#### Task to carry out
The answer must consist of every line below that contains the word "기대하고".

*** Given data Section Begins ***

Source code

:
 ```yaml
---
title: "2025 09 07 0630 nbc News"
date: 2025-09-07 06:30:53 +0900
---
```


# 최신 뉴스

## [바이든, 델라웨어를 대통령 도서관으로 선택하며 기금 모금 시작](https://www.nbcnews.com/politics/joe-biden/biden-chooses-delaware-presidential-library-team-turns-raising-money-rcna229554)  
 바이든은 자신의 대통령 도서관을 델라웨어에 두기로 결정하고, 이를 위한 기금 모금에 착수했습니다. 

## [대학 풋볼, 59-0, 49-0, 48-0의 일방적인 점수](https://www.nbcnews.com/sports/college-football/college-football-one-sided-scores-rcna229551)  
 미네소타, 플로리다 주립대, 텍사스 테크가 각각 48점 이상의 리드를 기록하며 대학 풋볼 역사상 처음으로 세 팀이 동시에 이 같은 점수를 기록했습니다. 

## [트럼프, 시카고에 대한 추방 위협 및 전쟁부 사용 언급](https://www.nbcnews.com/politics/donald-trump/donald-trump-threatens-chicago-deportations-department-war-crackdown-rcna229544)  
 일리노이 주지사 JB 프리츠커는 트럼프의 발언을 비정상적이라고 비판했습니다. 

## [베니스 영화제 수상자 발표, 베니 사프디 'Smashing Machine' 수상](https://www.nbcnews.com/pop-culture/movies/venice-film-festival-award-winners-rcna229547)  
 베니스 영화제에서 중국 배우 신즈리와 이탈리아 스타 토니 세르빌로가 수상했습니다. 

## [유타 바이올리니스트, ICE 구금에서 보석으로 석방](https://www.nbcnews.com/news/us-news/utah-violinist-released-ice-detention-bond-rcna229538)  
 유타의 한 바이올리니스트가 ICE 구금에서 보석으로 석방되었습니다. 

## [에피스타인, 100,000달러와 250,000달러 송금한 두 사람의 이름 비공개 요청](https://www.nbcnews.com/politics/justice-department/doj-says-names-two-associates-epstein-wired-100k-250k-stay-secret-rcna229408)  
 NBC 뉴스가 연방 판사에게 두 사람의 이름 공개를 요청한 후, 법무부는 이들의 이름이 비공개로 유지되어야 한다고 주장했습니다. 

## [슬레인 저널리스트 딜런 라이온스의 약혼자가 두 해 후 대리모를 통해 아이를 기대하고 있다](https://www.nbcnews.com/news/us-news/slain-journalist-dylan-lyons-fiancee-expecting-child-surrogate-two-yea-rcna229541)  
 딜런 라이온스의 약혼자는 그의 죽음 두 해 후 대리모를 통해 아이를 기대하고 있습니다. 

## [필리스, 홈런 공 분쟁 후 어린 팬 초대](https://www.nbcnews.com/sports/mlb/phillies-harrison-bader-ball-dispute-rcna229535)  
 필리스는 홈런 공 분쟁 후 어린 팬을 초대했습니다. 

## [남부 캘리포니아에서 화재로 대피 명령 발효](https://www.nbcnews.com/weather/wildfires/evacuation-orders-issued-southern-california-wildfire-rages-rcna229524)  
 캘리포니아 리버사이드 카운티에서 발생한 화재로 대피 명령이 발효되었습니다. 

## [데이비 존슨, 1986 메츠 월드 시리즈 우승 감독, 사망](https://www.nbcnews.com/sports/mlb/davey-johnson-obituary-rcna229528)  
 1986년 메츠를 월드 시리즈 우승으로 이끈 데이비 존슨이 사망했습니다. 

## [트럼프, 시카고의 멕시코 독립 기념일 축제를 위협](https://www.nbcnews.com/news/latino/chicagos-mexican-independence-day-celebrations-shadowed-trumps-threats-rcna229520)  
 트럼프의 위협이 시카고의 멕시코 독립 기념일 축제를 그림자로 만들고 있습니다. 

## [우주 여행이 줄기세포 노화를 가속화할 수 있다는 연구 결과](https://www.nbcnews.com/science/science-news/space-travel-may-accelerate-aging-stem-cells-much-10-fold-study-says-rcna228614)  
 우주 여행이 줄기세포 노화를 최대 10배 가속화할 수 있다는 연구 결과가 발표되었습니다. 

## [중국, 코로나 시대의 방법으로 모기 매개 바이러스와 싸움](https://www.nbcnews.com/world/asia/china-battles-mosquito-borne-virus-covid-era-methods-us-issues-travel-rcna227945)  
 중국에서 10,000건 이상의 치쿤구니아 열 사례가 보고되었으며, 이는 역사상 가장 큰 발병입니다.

*** Given data Section Ends ***
*** Given data Section Begins ***

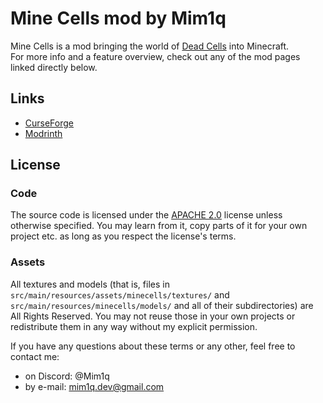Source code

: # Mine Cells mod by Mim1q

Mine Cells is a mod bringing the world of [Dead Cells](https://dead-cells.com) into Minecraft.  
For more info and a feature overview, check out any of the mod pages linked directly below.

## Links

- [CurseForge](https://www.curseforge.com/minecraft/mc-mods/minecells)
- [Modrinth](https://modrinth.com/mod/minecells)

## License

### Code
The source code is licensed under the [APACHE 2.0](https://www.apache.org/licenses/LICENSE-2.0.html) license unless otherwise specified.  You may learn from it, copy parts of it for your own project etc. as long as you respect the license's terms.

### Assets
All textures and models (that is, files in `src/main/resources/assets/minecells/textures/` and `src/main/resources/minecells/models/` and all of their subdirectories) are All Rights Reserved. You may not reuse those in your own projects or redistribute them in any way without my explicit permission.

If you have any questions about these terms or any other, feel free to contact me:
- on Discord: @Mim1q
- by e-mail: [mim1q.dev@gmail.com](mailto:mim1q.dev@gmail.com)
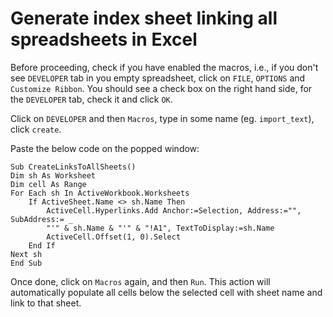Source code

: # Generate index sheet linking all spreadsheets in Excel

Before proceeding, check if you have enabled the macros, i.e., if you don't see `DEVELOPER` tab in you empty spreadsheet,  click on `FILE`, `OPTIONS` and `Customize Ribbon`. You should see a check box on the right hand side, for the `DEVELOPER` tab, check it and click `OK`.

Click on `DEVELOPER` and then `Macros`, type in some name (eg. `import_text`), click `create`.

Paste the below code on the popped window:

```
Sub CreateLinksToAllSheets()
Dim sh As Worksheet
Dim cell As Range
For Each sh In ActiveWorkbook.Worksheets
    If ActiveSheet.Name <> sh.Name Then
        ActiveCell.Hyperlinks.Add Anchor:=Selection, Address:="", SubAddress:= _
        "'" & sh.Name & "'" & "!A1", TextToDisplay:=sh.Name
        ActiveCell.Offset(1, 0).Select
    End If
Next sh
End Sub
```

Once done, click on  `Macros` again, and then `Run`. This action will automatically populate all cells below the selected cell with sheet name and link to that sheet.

*** Given data Section Ends ***

#### Answer to the exercise
## [슬레인 저널리스트 딜런 라이온스의 약혼자가 두 해 후 대리모를 통해 아이를 기대하고 있다](https://www.nbcnews.com/news/us-news/slain-journalist-dylan-lyons-fiancee-expecting-child-surrogate-two-yea-rcna229541)  
 딜런 라이온스의 약혼자는 그의 죽음 두 해 후 대리모를 통해 아이를 기대하고 있습니다. 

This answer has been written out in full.